The Dark Side of A/B Testing: Code Complexity
It’s not all perfect. These benefits also come with technical complexity, especially when A/B testing is implemented on a large scale.
During my experience working at PODS, a platform where users configure the rental and transport of containers step by step, we launched multiple experiments to test whether reordering steps, removing options, or adding new ones had an impact on sales.
It seemed simple - add some flags to show the different versions and measure conversions. But over time there were so many that it became uncontrollable. Each change introduced new possible combinations and what started as an effort to optimize our user experience became an unmanageable labyrinth of product versions.
Uncontrolled Feature Flags
One of the main code smells is having too many feature flags affecting the same system flow.
In our case, there were flags to:
- Modify the order of steps
- Change the design of certain screens
- Add or remove optional questions
Each flag affected the user experience differently, meaning there were multiple possible paths within the same flow. This led to every deployment requiring exhaustive testing since any change could interfere with another ongoing experiment. Some might argue that our automated testing strategy was inadequate, but automated tests were simply not enough.

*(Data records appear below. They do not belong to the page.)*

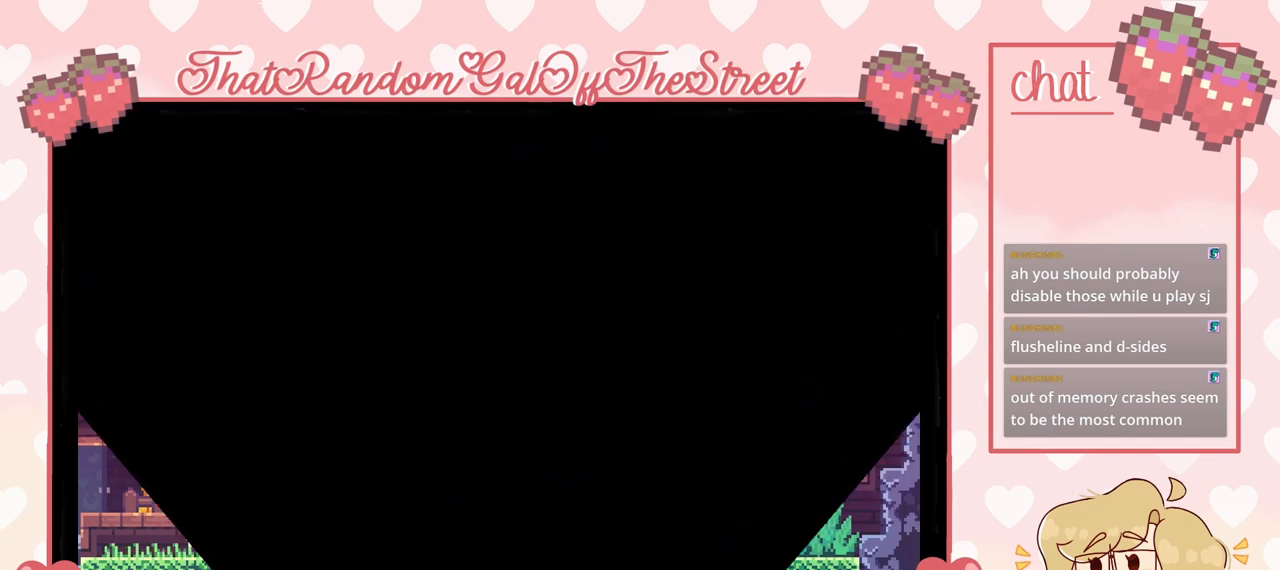
{"buttons": [], "left_stick": "center", "right_stick": "center", "events": []}
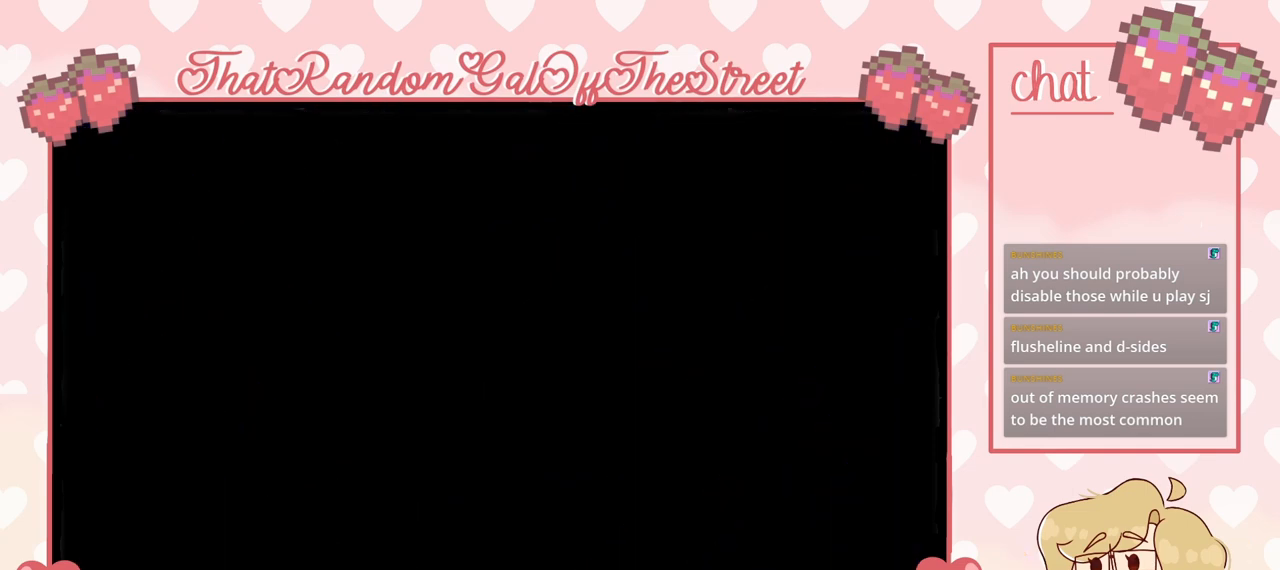
{"buttons": [], "left_stick": "center", "right_stick": "center", "events": []}
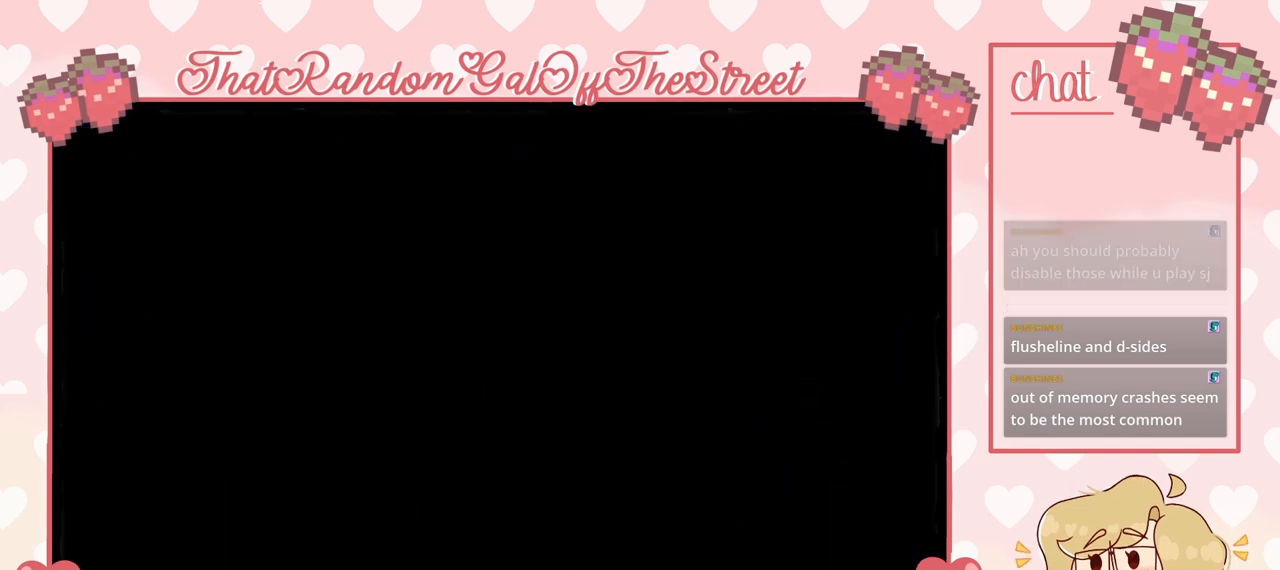
{"buttons": [], "left_stick": "center", "right_stick": "center", "events": []}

With Split we could visualize which experiments were active in order to remove those whose analysis had already been completed, but the cleaning process being slower than adding new experiments led to an excessive amount of possible combinations. As a result, the team ended up spending more time fixing bugs and running smoke tests for all variants than actually analyzing results or building new functionality.

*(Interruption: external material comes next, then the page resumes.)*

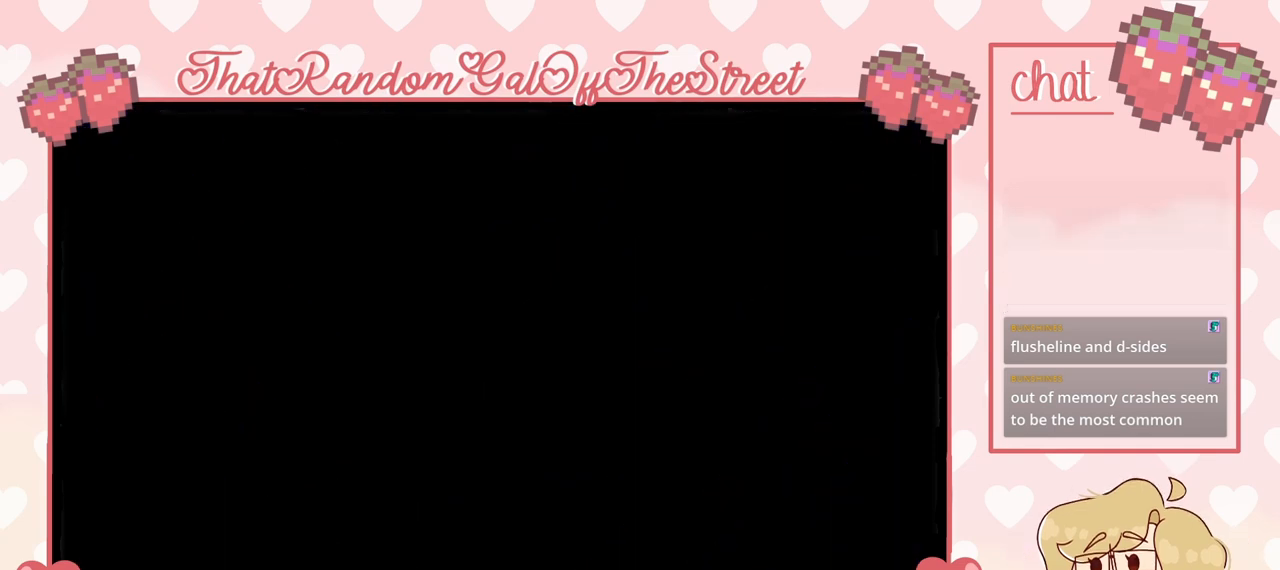
{"buttons": [], "left_stick": "center", "right_stick": "center", "events": []}
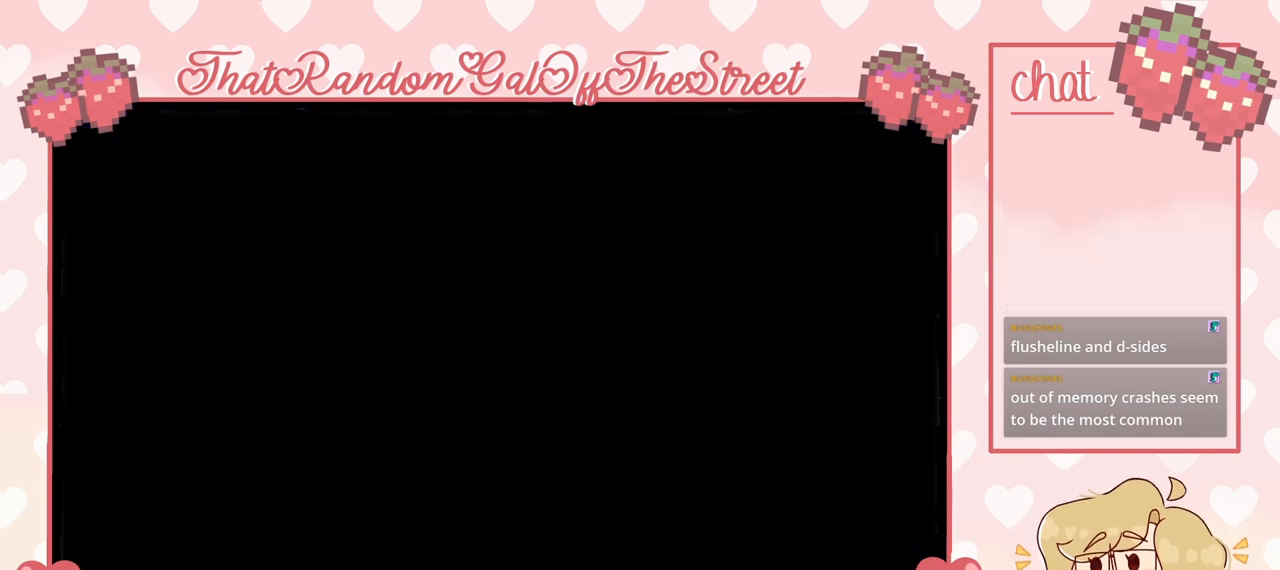
{"buttons": [], "left_stick": "center", "right_stick": "center", "events": []}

In the end, the project became unmanageable, and many experiments were abandoned because keeping them involved a higher cost than the expected benefit.
How to Identify an Excess of Experiments?

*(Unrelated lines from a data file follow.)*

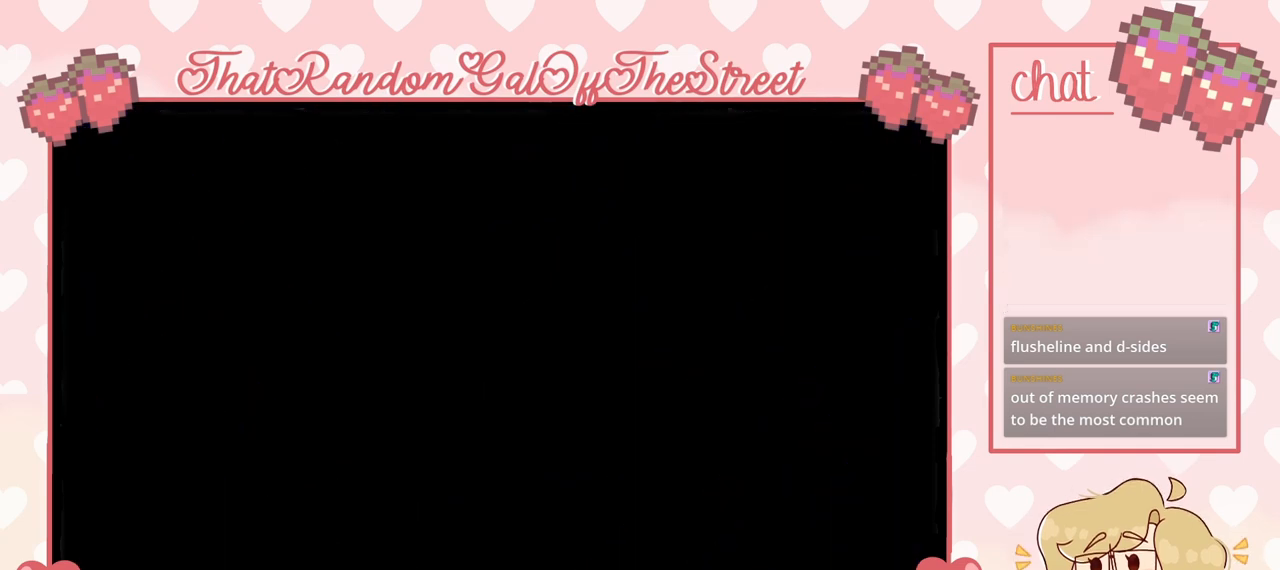
{"buttons": [], "left_stick": "center", "right_stick": "center", "events": []}
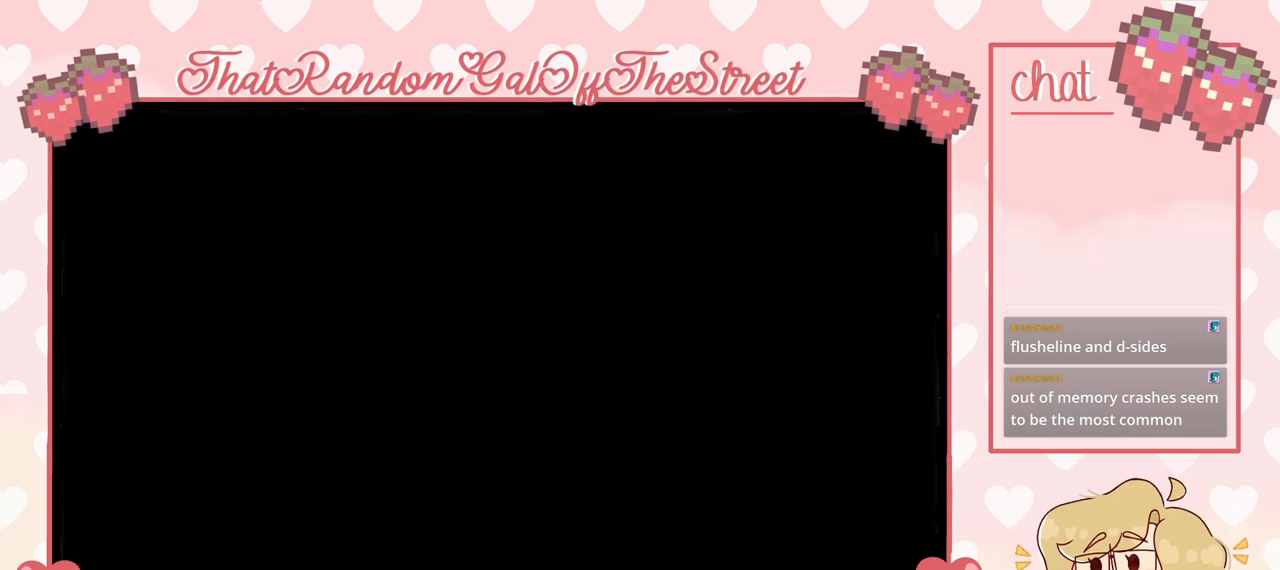
{"buttons": [], "left_stick": "center", "right_stick": "center", "events": []}
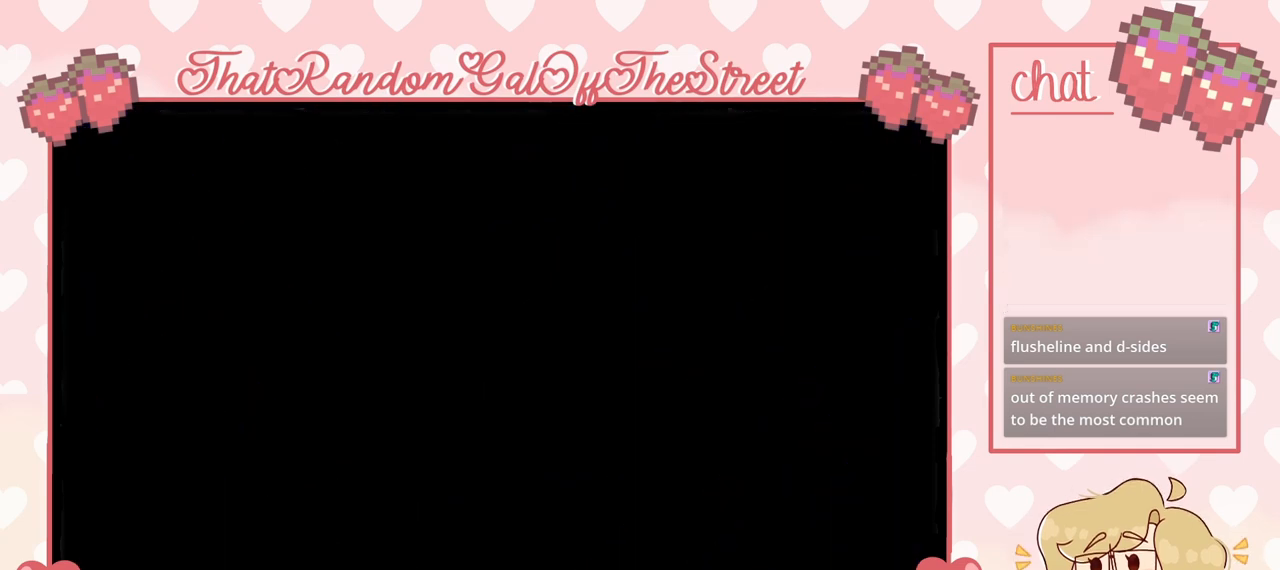
{"buttons": [], "left_stick": "center", "right_stick": "center", "events": []}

The easiest way to avoid this chaos is to use feature flags only when they are truly needed. But how do you know when they are truly needed? When is it better to just implement a change without a flag?
Some of the signs that I consider important would be:
- Too many flags in the same flow → If each step in a process has multiple active versions, complexity begins to grow exponentially.
- Experiments that never end → if an experiment starts to take longer than expected, it is time to rethink it or make a decision and move forward.
In the case of Pods, the solution was to simplify experiments:
- Reduce the number of simultaneously active flags
- Eliminate tests that do not seem to generate significant changes
- Implement a cleanup policy to prevent flags from accumulating in the code unnecessarily
As a result, we got a smoother workflow, fewer production errors, and a more effective experimentation strategy.
Split as an Ally: Split offers centralized experiment management. This allows teams to easily visualize which experiments are still active and which are already finished so that the team can go and remove unnecessary flags from the code.
Conclusion
A/B testing is an effective way to make data driven decisions and improve digital products. However, its implementation might become complex and difficult to maintain. If experiments accumulate without control, the code becomes hard to manage, development times increase, and the expected benefits disappear.
Feature flags are an excellent tool, but they must be used strategically because more experiments don’t always produce better results. It’s crucial to understand when it’s worth testing and when it’s better to simply make the change. Balancing experimentation with simplicity is the key to making the most of A/B testing without falling into chaos.